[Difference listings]
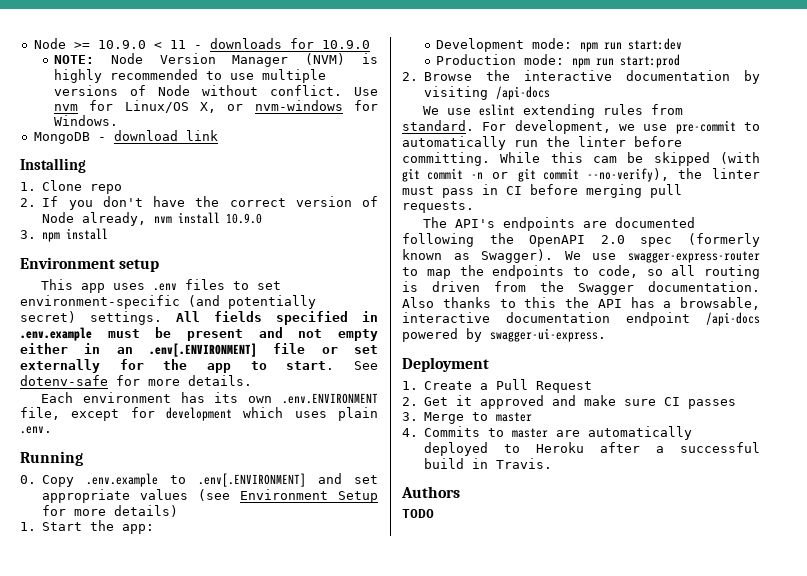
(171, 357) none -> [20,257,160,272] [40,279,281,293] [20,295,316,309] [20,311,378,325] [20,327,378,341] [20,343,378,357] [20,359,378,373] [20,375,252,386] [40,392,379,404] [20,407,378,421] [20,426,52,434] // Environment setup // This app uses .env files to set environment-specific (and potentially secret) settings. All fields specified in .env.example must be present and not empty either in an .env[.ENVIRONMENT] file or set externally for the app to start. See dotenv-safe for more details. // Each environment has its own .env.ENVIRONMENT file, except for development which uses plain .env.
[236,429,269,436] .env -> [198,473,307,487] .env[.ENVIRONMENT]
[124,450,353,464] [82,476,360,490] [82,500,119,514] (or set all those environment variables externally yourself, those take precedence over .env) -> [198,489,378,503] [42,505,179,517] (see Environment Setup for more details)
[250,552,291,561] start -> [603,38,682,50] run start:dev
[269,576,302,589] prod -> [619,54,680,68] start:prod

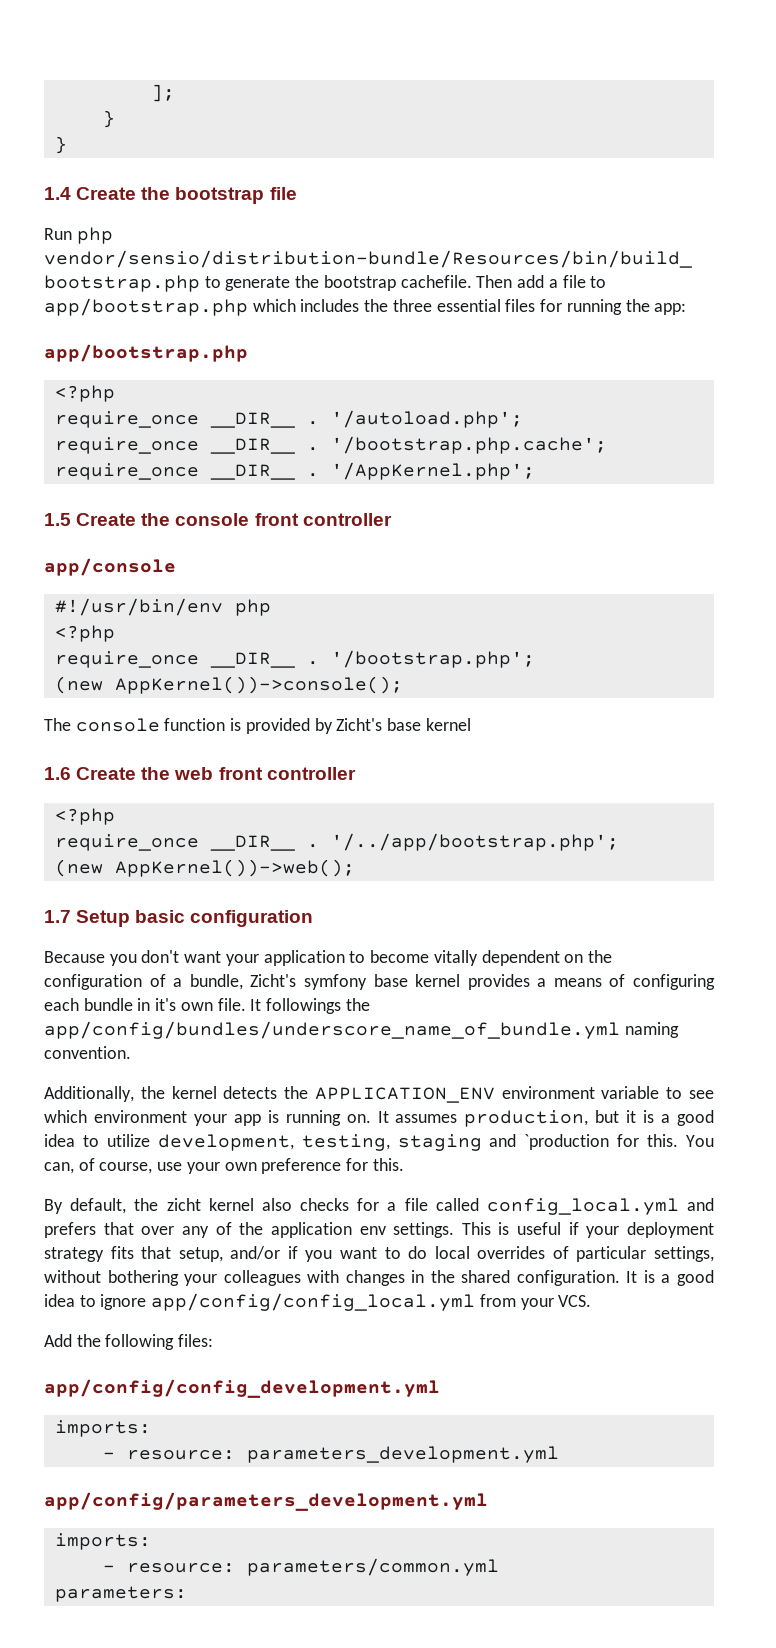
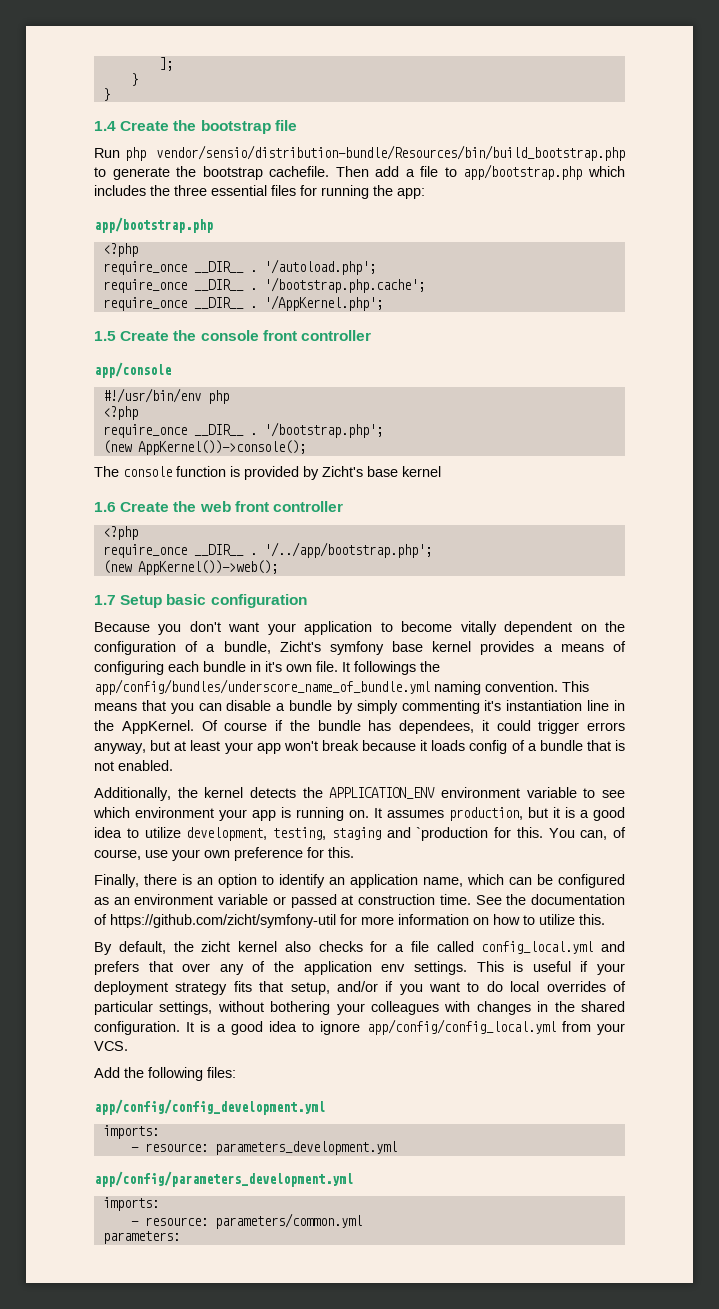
(131, 1052) none -> [562,681,589,692] [94,700,625,714] [94,720,625,734] [94,740,625,754] [94,760,173,771] This means that you can disable a bundle by simply commenting it's instantiation line in the AppKernel. Of course if the bundle has dependees, it could trigger errors anyway, but at least your app won't break because it loads config of a bundle that is not enabled.
(404, 1164) none -> [94,874,625,888] [94,894,626,908] [94,914,605,928] // Finally, there is an option to identify an application name, which can be configured as an environment variable or passed at construction time. See the documentation of https://github.com/zicht/symfony-util for more information on how to utilize this.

### WHAT TO PRODUCE
In your copy of the records above, include every line exactly but no pictures.

### RESPONSE TO THE TASK
(171, 357) none -> [20,257,160,272] [40,279,281,293] [20,295,316,309] [20,311,378,325] [20,327,378,341] [20,343,378,357] [20,359,378,373] [20,375,252,386] [40,392,379,404] [20,407,378,421] [20,426,52,434] // Environment setup // This app uses .env files to set environment-specific (and potentially secret) settings. All fields specified in .env.example must be present and not empty either in an .env[.ENVIRONMENT] file or set externally for the app to start. See dotenv-safe for more details. // Each environment has its own .env.ENVIRONMENT file, except for development which uses plain .env.
[236,429,269,436] .env -> [198,473,307,487] .env[.ENVIRONMENT]
[124,450,353,464] [82,476,360,490] [82,500,119,514] (or set all those environment variables externally yourself, those take precedence over .env) -> [198,489,378,503] [42,505,179,517] (see Environment Setup for more details)
[250,552,291,561] start -> [603,38,682,50] run start:dev
[269,576,302,589] prod -> [619,54,680,68] start:prod

(131, 1052) none -> [562,681,589,692] [94,700,625,714] [94,720,625,734] [94,740,625,754] [94,760,173,771] This means that you can disable a bundle by simply commenting it's instantiation line in the AppKernel. Of course if the bundle has dependees, it could trigger errors anyway, but at least your app won't break because it loads config of a bundle that is not enabled.
(404, 1164) none -> [94,874,625,888] [94,894,626,908] [94,914,605,928] // Finally, there is an option to identify an application name, which can be configured as an environment variable or passed at construction time. See the documentation of https://github.com/zicht/symfony-util for more information on how to utilize this.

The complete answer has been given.